In a group of 3 girls and 4 boys, there are two boys $B_1$ and $B_2$. The number of ways, in which these girls and boys can stand in a queue such that all the girls stand together, all the boys stand together, but $B_1$ and $B_2$ are not adjacent to each other, is:
- (1) 144
- (2) 72
- (3) 96
- (4) 120
Solution:
Let the group of girls be $G$ and the group of boys be $B$.
Since all girls stand together and all boys stand together, we can arrange the two groups ($G$ and $B$) in $2!$ ways.
Number of ways to arrange 3 girls among themselves = $3!$.
Number of ways to arrange 4 boys such that $B_1$ and $B_2$ are NOT adjacent:
Total arrangements of 4 boys = $4! = 24$.
Arrangements where $B_1$ and $B_2$ are together: Consider $(B_1B_2)$ as one unit. We arrange 3 units in $3!$ ways, and $B_1, B_2$ can switch places in $2!$ ways.
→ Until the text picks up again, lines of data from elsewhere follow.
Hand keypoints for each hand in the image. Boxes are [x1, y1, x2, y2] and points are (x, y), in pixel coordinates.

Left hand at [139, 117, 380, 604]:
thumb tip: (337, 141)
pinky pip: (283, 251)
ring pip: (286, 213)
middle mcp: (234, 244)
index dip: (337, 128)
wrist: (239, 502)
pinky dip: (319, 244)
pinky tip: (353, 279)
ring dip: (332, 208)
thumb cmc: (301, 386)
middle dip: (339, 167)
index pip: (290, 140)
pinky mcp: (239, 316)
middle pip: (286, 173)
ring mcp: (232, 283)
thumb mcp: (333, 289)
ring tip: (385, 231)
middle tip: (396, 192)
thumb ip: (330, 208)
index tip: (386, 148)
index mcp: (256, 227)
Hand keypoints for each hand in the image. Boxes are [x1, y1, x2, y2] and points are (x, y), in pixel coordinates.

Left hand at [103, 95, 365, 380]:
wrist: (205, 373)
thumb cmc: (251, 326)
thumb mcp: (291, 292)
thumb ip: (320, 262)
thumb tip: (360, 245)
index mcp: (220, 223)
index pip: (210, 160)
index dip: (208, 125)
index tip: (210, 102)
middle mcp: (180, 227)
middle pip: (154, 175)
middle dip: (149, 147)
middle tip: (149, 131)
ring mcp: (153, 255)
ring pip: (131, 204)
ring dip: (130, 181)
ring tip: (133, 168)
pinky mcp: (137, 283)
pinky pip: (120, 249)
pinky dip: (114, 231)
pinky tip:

$$ \text{Together} = 3! \times 2! = 6 \times 2 = 12 $$
$$ \text{Not Adjacent} = 24 – 12 = 12 $$
Total required ways:
$$ = (\text{Arrangement of Groups}) \times (\text{Arrangement of Girls}) \times (\text{Arrangement of Boys}) $$
$$ = 2! \times 3! \times 12 $$
$$ = 2 \times 6 \times 12 = 144 $$
Ans. (1)